Lo mismo que otras experiencias del dolor, la enfermedad que no nos mata nos hace más tristes. Nos hace vencedores más cansados que triunfantes, porque no es una batalla que hubiéramos escogido; si no siempre hay vergüenza en los ojos del superviviente, tampoco abunda en ellos el orgullo. ¿Han visto a los niños o a los adolescentes que han sido objeto de alguna dolencia prolongada? No sabría decir si son más maduros, pero de lo que no cabe duda es que han aprendido la paciencia, rara habilidad entre los suyos.

En un texto de En las cimas de la desesperación, del joven Cioran (que contaba entonces apenas veintitrés años), leemos que la enfermedad favorece una particular forma de heroísmo, un «heroísmo de la resistencia», que diferencia sustancialmente al enfermo del sano por el hecho de la lucidez. Con el aristocratismo del dolor que emana de toda su obra posterior (la profundidad, dijo en alguna ocasión, es patrimonio de los que sufren), Cioran le reconoce a la enfermedad una «fecundidad espiritual» que la hace la única fuente posible de experiencia, de experiencia auténtica. A la enfermedad, y –añade, diferenciándolos pero asimilándolos– al estado depresivo.

Si bien es cierto que (observó Foucault) el lazo que une la patología física a la mental, en lo que atañe a su comprensión lo mismo que a su tratamiento, es puramente abstracto, no lo es menos que ambas comparten la insidiosa capacidad de enfrentarnos a límites con los que preferiríamos no habernos topado. Límites en apariencia ajenos, en el caso de la enfermedad somática, porque, en la escisión mente/cuerpo, nosotros nos asentamos aquí arriba, y no soy yo lo que está fallando.

Según su propio testimonio, la principal dolencia que aquejó al joven Cioran fue el insomnio. El insomnio pertenece al registro de los trastornos mentales; en ellos, el conflicto entre la mente y el cuerpo desplaza su núcleo al interior de uno solo de los contendientes, y la noción de un yo unitario se vuelve poco menos que irrisoria. El insomne no puede hablar de voluntad. Su enemigo es exclusivamente interior, sus deseos –y el único deseo del insomne es el descanso– son sistemáticamente saboteados por nada más que su mente: si yo soy mi mente, entonces no estoy actuando conforme a lo que el resto de mi ser (incluido parte de aquella) me exige; si no lo soy, ¿qué o quién anda ahí?
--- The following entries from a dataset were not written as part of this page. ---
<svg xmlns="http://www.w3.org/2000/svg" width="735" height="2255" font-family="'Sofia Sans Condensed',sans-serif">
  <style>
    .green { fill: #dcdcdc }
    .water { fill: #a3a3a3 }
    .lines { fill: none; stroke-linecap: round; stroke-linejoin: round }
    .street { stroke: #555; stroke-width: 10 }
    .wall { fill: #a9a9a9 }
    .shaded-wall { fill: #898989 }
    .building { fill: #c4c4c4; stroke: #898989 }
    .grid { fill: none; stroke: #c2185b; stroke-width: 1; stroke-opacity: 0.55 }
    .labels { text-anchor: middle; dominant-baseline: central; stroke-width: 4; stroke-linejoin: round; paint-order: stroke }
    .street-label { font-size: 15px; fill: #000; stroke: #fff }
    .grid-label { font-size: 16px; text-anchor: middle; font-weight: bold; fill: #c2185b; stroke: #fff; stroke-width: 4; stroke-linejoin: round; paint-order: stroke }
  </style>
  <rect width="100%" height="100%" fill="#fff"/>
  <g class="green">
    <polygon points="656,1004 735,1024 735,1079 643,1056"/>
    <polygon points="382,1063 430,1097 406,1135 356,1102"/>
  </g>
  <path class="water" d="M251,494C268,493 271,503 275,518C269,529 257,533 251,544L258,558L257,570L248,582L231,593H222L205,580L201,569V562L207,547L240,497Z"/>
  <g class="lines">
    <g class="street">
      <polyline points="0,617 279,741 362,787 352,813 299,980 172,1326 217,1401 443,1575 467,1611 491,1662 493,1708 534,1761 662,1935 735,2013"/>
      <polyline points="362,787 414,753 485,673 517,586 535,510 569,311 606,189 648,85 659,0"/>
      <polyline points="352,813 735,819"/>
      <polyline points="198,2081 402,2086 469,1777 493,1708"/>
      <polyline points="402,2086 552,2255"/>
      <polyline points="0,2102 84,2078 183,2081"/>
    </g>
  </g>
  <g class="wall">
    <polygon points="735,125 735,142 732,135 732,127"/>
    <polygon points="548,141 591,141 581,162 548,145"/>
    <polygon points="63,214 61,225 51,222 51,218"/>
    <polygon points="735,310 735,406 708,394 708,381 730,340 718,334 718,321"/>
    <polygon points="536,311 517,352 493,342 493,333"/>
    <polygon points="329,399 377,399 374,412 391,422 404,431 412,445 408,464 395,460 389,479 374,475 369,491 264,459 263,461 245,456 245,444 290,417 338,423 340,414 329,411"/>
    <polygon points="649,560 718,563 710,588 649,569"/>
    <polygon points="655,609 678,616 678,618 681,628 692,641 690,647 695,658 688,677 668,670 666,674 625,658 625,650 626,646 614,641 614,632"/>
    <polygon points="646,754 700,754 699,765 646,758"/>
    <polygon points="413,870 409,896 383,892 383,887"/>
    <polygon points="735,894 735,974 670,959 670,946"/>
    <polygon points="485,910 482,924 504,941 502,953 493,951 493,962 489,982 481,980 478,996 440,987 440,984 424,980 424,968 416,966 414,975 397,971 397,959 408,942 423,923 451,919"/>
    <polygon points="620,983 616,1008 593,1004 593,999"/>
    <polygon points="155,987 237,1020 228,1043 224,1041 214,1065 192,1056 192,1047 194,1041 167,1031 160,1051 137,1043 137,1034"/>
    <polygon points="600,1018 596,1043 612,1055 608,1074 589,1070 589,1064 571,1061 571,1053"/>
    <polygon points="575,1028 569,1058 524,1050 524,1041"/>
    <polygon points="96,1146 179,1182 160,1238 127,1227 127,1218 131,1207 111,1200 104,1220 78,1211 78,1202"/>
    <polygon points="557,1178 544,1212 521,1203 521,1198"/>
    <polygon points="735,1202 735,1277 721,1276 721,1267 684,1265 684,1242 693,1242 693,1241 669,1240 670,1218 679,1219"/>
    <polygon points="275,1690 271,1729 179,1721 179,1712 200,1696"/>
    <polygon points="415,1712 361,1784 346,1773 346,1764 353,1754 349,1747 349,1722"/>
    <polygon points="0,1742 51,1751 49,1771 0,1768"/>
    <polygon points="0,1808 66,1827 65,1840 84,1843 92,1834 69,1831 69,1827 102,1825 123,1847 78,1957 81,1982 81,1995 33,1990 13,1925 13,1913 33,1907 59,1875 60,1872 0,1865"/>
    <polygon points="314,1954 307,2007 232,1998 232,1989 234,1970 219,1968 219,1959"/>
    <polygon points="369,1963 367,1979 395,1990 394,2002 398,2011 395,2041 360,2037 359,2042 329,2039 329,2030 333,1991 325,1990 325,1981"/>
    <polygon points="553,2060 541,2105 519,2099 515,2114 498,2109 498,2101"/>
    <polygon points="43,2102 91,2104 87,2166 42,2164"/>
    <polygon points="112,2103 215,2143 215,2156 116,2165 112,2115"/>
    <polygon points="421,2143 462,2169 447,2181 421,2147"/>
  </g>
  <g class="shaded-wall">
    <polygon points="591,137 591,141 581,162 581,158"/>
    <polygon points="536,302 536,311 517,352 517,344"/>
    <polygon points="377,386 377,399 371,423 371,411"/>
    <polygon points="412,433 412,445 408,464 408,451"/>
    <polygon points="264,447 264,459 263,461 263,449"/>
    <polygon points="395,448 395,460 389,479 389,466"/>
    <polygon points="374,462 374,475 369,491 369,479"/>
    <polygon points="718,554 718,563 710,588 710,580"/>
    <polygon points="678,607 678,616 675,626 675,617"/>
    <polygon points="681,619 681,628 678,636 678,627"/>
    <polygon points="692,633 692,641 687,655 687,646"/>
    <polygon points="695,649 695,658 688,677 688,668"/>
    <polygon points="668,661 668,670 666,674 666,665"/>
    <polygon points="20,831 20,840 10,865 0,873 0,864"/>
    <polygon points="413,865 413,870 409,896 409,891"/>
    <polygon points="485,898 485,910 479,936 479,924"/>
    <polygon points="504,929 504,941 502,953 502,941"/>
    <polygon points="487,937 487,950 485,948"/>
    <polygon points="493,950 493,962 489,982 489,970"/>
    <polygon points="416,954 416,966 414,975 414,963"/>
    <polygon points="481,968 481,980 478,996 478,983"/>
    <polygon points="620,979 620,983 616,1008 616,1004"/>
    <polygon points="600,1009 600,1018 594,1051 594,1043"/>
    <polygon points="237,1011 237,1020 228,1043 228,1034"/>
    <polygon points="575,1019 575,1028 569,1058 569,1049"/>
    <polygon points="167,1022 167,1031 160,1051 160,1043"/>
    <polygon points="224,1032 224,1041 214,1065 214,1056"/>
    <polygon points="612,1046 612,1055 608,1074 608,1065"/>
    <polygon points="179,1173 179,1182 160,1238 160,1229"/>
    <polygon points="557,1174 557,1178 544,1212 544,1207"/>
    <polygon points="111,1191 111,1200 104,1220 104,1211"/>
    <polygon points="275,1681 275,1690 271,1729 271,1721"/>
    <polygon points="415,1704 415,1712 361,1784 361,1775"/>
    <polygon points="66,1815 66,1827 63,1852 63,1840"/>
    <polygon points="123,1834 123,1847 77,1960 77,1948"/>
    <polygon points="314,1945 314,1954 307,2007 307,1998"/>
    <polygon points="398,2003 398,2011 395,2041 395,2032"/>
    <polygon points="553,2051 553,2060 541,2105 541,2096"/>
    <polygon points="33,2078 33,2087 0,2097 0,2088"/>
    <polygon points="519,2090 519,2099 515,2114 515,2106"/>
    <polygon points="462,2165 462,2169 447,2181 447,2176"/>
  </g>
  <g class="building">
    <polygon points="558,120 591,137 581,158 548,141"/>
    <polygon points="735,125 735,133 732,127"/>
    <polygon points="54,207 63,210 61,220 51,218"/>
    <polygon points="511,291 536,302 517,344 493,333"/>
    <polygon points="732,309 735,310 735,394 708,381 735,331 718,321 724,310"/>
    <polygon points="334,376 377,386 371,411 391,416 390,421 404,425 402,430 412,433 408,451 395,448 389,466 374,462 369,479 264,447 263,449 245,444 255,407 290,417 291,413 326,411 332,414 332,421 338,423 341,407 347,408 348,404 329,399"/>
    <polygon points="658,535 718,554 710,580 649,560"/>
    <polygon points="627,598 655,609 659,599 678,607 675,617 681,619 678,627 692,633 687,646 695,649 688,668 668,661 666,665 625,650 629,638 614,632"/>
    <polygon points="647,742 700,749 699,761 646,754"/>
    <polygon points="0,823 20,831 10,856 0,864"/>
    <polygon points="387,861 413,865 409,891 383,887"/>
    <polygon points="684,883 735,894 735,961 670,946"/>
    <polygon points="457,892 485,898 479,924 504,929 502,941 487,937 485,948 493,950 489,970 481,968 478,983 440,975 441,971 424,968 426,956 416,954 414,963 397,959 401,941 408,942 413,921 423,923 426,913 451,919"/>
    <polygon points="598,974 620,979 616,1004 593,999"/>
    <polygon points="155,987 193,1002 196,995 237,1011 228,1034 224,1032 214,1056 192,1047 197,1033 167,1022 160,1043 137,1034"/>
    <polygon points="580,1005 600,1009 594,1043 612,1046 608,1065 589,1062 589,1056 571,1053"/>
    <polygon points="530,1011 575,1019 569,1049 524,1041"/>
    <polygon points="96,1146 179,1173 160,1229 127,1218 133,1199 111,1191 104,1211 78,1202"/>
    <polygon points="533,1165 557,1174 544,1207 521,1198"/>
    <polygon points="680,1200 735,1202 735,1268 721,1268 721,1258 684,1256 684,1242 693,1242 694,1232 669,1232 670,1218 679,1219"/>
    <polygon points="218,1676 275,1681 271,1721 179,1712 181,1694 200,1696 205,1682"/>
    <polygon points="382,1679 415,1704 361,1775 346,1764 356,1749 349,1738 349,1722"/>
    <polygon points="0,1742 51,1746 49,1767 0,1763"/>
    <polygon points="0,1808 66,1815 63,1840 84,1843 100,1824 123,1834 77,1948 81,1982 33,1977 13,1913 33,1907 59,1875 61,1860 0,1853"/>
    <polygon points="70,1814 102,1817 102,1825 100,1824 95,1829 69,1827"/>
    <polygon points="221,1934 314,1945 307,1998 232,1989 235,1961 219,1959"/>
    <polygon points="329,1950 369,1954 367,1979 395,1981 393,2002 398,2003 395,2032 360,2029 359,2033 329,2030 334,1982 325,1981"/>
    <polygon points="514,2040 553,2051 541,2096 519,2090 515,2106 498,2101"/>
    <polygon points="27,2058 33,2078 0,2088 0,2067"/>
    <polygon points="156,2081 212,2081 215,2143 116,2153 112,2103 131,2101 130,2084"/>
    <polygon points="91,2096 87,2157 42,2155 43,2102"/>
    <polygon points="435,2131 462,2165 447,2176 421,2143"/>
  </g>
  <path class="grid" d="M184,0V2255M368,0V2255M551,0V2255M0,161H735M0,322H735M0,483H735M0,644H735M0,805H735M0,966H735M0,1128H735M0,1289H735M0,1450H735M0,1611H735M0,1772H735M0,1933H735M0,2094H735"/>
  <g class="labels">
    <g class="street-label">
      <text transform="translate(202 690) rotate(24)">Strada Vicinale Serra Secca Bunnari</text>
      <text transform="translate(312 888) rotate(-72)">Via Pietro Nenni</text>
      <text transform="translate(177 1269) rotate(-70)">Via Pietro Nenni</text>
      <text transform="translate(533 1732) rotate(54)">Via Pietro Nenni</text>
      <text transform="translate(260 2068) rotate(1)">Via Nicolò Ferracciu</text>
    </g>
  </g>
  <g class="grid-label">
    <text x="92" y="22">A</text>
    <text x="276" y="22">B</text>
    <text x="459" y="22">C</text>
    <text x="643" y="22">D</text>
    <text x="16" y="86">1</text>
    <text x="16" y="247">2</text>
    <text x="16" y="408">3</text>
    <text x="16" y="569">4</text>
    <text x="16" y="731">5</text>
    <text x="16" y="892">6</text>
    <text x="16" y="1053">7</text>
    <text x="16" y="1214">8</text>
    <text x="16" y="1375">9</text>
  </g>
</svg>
Si el dolor en general tiene como frutos, al menos, un aprendizaje ético (pues adiestra en la paciencia) y uno metafísico (porque ensancha, desbanaliza el espíritu), el dolor mental en concreto enseña una lección más desagradable: la desidentificación. Al mismo tiempo, es la patología psíquica, más que ninguna otra desgracia, la que, impidiéndonos la distancia (poder decir «este dolor no me pertenece»), nos aboca a acoger como propio el sufrimiento. Yo soy yo y mi enfermedad, se ve obligado a pronunciar el trastornado; pero esta afirmación no significa una suma, porque los factores adheridos no pueden constituirse en unidad, de modo que, finalmente, el yo es siempre una escisión, el escenario de un drama que le incumbe pero no le incluye.

Sea como fuere, incluso al tormento inefable del Dr. Jekyll, según su propia crónica, «habit brought – no, not alleviation – but a certain callousness of the soul, a certain aquiesence of despair». Ahí radica, cuando todo lo demás falla, el alivio de los dolientes.